Porannym gościem w rozmowie "Prosto w Oczy" był Piotr Zgorzelski, poseł PSL.

Gość na początku programu zaznaczył, że nie ma jeszcze w PSL decyzji dotyczącej wystawienia swojego kandydata na prezydenta Warszawy. "Decyzja jest jeszcze przed nami" - oznajmił. Zgodził się również, że należałoby powiedzieć, iż Hanna Gronkiewicz-Waltz może być współwinna zarzutów, które stawiane są jej urzędnikom.

Zgorzelski odniósł się też do ostatniej wizyty prezydenta Andrzeja Dudy na Ukrainie. Zaznaczał, że " Nie powinniśmy na siłę uszczęśliwiać Ukrainę, która do końca nie jest w stanie pojąć swojej historii".
Jako Polska musimy być przygotowani na wszystko.
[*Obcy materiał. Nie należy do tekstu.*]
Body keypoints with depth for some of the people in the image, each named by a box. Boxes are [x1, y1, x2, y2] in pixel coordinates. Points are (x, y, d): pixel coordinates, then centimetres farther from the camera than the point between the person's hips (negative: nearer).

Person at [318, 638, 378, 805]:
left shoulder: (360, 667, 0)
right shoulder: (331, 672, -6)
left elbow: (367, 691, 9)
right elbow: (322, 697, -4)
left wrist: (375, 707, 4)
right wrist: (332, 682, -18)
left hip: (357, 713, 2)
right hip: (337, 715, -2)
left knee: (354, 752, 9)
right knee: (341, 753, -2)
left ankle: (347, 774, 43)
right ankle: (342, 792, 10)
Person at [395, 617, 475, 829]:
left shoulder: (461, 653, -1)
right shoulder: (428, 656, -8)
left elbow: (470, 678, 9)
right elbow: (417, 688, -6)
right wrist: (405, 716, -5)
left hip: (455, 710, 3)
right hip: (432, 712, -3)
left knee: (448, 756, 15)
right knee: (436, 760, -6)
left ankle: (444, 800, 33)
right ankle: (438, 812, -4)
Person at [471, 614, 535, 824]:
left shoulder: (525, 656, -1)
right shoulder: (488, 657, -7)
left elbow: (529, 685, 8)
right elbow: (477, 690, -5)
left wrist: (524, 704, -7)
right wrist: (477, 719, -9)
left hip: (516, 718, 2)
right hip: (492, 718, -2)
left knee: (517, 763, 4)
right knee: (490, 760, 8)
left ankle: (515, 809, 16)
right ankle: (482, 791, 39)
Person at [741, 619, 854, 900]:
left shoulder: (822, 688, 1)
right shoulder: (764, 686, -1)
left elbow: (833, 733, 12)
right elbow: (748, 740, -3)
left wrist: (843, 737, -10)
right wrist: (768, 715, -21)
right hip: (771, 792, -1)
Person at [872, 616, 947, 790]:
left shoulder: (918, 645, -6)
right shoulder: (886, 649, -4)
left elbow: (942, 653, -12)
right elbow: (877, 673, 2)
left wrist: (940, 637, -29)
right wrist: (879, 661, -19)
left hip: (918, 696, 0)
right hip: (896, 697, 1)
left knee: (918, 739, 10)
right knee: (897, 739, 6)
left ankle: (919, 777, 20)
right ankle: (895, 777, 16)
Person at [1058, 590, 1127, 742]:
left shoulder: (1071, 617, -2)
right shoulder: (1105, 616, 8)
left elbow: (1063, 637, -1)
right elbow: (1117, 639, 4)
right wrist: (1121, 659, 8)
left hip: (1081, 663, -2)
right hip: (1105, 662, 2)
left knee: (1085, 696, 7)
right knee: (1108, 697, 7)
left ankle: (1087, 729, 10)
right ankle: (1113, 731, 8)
Według posła obecnie europejskie kraje zmieniają kurs. Niemcy, Włochy i Węgry ocieplają stosunki z Moskwą, m.in przez brak wyraźnego zaangażowania w sprawy Ukrainy. Skutkuje to wzrostem aktywności Rosji w Europie środkowo-wschodniej.
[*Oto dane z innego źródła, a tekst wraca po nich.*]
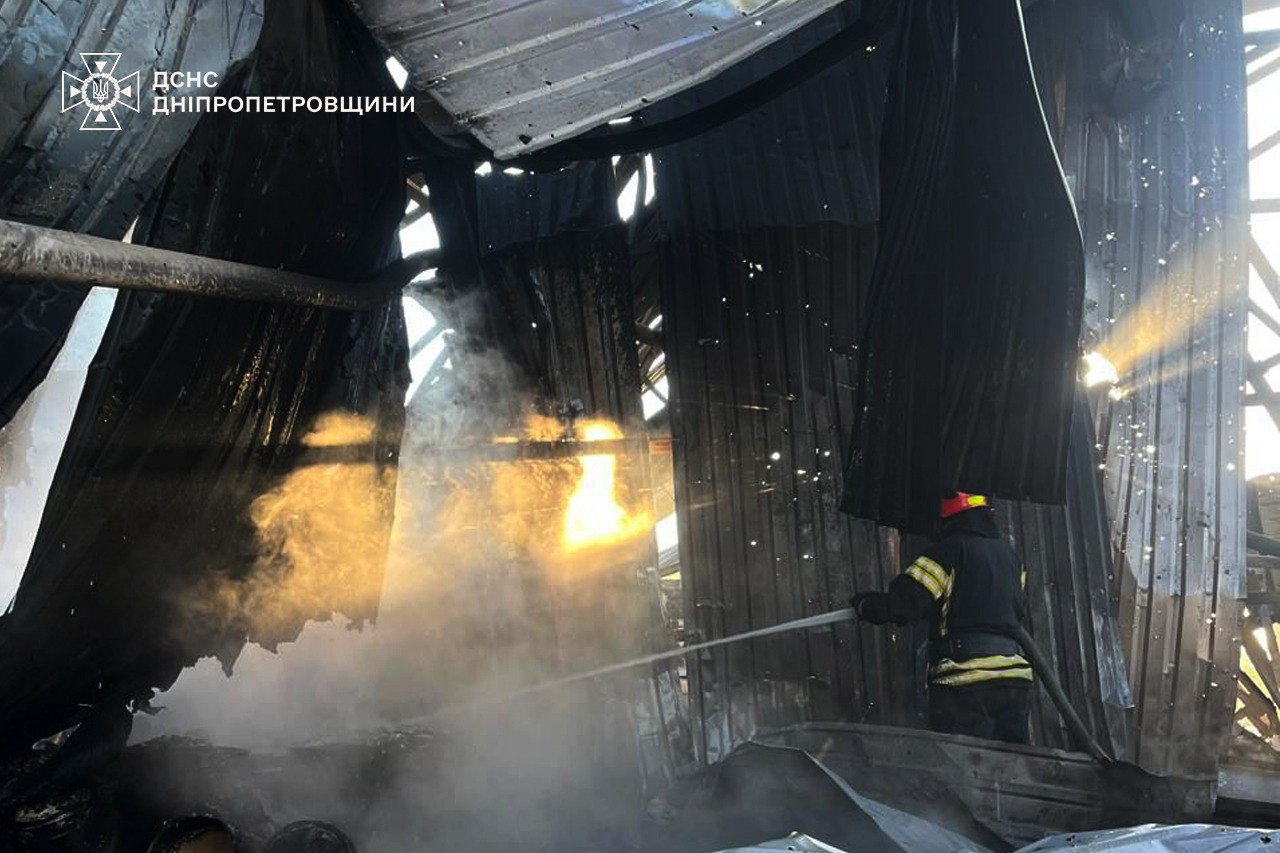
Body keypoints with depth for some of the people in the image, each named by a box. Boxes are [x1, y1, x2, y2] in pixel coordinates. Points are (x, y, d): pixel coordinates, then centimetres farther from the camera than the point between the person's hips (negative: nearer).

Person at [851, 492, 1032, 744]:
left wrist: (865, 604, 6)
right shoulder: (1009, 553, 17)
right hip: (1016, 673, 7)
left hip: (967, 678, -7)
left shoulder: (949, 550, -5)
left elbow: (904, 602, -12)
Gość odniósł się również do zbrodni wołyńskiej, przypominając, że 96% zamordowanych to byli chłopi. Przypomniał też, że nie było podczas II wojny światowej formacji bojowych, do której samowolnie dołączała ludność cywilna. Wyjątkiem jest tutaj UPA.
Zaznaczył, że "tylko na prawdzie można budować dalsze relacje".

Na koniec programu dodał, że nie ma pewności czy w tej chwili Ukraina nie została już przehandlowana, tak jak Polska w 1943 w Teheranie, a później w Jałcie.